A quale condizioni la scuola può diventare un autentico luogo di lavoro che prepari gli studenti al mondo di oggi?
Il primo è che gli insegnanti facciano percorsi di formazione durante i quali esperiscano in prima persona e in maniera sistematica l’alternanza formativa tra scuola e lavoro. La scarsa diffusione di questa metodologia didattica è anche questione di impreparazione tecnica a praticarla.
La seconda è che si smetta di investire denari per laboratori scolastici spesso obsoleti non appena sono stati allestiti e poi, purtroppo, addirittura lasciati alla polvere per mancato uso. Sostituire, invece, i laboratori scolastici con una rete viva di luoghi territoriali (un’impresa, un ufficio, un servizio, un’attività commerciale, una stalla ecc.) nei quali i ragazzi possano essere accompagnati a scoprire la ricchissima teoria disciplinare e interdisciplinare nucleata in questi spazi, in queste macchine, in queste relazioni che esse richiedono a chi le adopera ecc. E ciò che non è già disponibile nella mappa a rete dei territori va costruito, sperimentato, proposto a scuola, coinvolgendo quanti più attori sociali possibili, a partire dai genitori. Questo deve essere il vero significato dello stage e del tirocinio, nonché della modalità laboratoriale con cui queste esperienze formative vanno condotte.
La terza è attuare almeno dopo dieci anni la normativa del 2003: trasformare le scuole nelle migliori agenzie di intermediazione disponibili in un territorio. In altri termini, il placement e l’orientamento dei giovani affidato alla rete di rapporti che ogni scuola deve instaurare, per fare bene il suo mestiere formativo, con le imprese, con i centri per l’impiego e con le agenzie anche private di intermediazione esistenti, divenendo motore dello sviluppo territoriale. Inutile osservare che, in questo modo, dovendo preoccuparsi della «collocazione» dei propri allievi, ogni scuola sarà stimolata anche a ridurre sempre più il mismatch tra competenze promosse e competenze richieste, così non solo innovando i propri percorsi formativi in un dialogo continuo con il territorio, ma anche «educandone» le domande ed arricchendone il know how.
Possiamo dire che la scuola educa al lavoro come categoria culturale, non semplicemente come una questione economica? (rif. Fare laboratorio, pag. 39)

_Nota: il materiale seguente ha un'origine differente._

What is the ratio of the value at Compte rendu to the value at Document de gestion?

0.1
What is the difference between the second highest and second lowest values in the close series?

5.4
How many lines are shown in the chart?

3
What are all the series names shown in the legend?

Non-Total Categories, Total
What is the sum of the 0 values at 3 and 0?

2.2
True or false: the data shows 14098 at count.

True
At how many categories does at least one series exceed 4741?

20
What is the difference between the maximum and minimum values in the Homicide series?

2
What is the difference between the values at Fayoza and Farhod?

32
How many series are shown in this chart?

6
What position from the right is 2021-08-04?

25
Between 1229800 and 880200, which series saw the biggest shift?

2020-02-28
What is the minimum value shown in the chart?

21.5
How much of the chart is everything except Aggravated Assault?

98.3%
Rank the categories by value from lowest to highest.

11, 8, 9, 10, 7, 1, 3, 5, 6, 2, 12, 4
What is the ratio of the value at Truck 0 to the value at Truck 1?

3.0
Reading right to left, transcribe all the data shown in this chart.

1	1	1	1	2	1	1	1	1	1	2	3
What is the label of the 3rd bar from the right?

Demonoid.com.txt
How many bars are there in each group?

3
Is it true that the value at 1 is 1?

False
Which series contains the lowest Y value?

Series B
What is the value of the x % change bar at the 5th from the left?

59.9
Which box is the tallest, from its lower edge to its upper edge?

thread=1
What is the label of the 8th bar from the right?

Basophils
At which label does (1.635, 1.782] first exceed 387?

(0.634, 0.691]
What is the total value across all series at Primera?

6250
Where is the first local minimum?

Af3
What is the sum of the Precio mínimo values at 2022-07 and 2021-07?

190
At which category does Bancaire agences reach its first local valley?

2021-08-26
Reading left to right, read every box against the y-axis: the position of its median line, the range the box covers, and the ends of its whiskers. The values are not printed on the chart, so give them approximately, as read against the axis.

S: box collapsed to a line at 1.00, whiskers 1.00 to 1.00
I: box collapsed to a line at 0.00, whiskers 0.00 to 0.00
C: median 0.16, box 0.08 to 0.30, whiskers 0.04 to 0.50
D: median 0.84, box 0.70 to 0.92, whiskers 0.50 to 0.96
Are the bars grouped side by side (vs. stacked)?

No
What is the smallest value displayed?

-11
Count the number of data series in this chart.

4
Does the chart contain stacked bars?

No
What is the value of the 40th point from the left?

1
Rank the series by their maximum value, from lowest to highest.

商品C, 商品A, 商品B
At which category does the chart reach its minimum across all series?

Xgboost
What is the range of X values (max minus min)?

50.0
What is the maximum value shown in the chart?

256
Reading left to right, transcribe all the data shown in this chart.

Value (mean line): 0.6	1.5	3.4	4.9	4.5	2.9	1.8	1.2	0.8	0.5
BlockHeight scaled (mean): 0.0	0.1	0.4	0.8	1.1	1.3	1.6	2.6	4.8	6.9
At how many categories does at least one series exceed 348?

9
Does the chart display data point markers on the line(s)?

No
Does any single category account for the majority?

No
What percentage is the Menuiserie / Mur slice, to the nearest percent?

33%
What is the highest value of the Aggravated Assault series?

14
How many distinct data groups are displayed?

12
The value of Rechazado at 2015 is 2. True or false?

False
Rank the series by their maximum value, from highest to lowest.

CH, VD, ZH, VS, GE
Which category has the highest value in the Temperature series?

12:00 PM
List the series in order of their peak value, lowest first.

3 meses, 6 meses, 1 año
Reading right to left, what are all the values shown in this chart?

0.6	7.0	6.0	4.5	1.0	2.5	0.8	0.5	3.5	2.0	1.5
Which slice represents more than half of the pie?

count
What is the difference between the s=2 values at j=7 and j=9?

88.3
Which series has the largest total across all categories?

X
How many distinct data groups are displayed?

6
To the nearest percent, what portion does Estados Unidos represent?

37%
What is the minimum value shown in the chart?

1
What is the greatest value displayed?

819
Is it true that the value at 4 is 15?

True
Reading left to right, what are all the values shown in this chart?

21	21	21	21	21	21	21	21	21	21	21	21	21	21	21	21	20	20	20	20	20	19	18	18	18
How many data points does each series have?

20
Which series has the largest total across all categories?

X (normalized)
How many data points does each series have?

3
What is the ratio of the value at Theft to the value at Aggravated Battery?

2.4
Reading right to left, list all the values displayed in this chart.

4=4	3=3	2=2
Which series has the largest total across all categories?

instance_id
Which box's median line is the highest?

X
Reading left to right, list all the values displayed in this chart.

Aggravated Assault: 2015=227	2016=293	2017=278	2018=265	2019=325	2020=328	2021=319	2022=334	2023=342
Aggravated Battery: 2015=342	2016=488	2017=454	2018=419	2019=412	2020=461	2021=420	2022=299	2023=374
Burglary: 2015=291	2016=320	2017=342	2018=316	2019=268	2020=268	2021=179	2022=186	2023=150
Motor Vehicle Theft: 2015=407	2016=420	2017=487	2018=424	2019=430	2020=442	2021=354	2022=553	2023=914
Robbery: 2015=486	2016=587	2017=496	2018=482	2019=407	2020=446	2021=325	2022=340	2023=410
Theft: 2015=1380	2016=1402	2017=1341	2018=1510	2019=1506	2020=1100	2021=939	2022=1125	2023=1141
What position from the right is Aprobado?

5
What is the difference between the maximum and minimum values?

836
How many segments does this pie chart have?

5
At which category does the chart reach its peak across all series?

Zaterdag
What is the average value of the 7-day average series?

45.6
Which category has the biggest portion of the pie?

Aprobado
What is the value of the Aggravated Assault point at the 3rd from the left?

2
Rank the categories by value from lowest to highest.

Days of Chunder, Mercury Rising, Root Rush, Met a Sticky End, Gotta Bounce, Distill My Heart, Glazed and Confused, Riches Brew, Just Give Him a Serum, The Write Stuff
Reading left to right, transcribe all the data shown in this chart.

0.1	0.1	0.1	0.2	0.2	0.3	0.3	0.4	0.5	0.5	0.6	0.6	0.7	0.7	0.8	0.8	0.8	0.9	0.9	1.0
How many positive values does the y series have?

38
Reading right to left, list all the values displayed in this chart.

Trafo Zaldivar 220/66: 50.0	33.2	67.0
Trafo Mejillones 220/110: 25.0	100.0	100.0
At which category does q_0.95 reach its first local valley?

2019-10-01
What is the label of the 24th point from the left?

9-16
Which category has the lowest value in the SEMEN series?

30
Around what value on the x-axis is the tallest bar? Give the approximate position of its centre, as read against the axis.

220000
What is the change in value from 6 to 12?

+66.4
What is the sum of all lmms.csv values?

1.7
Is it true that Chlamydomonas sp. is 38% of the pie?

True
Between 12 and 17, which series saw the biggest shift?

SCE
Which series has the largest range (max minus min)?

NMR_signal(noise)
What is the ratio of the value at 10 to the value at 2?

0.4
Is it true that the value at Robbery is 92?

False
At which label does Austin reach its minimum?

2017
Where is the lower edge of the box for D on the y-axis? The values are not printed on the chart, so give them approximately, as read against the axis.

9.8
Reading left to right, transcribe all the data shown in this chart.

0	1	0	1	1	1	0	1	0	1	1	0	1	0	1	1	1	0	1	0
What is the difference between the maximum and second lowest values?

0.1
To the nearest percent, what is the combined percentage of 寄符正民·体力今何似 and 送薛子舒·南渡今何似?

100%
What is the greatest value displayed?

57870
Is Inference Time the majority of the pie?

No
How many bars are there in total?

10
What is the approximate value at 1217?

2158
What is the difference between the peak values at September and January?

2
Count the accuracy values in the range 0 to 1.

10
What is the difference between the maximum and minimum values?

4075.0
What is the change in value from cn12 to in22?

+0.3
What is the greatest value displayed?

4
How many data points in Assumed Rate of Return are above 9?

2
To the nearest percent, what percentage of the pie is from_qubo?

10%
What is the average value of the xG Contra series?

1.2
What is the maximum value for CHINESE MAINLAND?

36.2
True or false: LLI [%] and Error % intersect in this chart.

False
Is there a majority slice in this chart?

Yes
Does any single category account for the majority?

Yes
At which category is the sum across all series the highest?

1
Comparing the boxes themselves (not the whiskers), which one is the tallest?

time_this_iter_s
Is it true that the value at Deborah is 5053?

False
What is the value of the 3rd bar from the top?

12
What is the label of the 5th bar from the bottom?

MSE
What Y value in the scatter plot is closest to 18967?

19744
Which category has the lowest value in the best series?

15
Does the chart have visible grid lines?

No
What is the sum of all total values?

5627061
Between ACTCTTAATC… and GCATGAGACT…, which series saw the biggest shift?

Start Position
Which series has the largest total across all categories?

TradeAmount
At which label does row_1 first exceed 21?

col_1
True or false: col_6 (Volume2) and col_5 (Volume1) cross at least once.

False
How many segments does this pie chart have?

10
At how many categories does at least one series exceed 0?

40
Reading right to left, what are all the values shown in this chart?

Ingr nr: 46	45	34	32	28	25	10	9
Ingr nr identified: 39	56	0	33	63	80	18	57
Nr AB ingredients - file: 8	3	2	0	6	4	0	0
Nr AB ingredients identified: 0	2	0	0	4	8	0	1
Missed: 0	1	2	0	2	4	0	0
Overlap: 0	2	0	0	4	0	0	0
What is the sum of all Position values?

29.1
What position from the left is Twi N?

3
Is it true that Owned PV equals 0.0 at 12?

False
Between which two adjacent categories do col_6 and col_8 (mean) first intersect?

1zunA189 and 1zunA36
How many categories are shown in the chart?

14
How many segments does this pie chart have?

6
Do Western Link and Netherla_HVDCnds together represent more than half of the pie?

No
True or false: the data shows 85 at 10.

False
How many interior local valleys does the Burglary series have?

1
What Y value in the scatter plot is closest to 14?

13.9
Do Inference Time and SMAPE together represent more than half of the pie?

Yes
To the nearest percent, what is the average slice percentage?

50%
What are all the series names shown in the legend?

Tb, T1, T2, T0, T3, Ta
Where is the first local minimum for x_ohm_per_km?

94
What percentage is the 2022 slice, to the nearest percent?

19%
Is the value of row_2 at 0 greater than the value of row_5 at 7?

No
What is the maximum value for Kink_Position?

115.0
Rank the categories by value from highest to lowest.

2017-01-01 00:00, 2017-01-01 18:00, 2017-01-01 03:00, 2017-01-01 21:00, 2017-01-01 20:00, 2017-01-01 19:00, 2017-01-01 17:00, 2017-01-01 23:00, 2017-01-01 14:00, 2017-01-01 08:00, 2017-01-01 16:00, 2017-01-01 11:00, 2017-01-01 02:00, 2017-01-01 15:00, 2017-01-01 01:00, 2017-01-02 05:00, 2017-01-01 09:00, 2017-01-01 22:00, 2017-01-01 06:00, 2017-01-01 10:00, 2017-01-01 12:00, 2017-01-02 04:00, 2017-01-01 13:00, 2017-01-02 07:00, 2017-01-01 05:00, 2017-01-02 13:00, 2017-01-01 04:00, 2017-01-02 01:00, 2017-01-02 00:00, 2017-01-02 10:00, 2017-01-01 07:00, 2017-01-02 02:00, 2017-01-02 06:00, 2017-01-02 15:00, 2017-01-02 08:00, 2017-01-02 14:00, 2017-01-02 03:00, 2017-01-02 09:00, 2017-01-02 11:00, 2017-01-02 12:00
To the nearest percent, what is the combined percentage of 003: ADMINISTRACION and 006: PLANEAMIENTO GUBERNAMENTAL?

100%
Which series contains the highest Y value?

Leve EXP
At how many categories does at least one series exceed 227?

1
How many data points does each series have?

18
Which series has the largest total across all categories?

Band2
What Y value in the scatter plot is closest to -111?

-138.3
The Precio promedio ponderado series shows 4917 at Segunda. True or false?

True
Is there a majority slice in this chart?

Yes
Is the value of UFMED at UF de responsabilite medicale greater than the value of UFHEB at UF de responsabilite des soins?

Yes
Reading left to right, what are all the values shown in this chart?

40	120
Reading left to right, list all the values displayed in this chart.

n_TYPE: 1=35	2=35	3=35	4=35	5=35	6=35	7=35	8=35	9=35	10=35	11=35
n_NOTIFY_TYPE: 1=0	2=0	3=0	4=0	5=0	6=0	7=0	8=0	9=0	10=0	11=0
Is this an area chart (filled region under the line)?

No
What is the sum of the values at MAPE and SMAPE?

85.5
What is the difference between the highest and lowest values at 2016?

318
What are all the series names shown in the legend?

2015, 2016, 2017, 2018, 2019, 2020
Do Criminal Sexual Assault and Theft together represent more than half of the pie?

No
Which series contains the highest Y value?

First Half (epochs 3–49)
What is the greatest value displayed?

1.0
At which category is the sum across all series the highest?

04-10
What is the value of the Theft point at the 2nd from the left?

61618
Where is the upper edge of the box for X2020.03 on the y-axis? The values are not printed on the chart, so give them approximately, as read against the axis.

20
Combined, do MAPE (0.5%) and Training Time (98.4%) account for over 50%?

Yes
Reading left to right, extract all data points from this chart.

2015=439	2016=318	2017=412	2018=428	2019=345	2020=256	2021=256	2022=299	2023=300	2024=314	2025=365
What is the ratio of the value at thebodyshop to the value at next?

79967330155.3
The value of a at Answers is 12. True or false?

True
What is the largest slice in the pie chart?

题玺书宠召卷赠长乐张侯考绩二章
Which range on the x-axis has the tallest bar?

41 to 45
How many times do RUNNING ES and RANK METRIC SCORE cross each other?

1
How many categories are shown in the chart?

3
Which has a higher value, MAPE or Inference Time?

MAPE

Ciascuno può darsi la risposta in base a quanto ho detto nei punti precedenti. Dico solo che i nostri attuali gravissimi problemi di crisi economica sono nati proprio dal ridurre la questione economica a quella riguardante esclusivamente l’utile e magari l’utile speculativo della finanza. Torniamo, invece, ad Aristotele, ma anche ad Adamo Smith o a Schumpeter e a tutti gli altri veri economisti, fino a Caffé: sono sempre stati, allo stesso tempo, anche filosofi morali, filosofi politici, uomini di grande aperture interdisciplinari, persone capaci di grande letteratura e di grandi domande. Uomini di cultura, insomma. Per cui non vedo nulla di male nel collegare la scuola a questo modo non corrivo di intendere l’economia.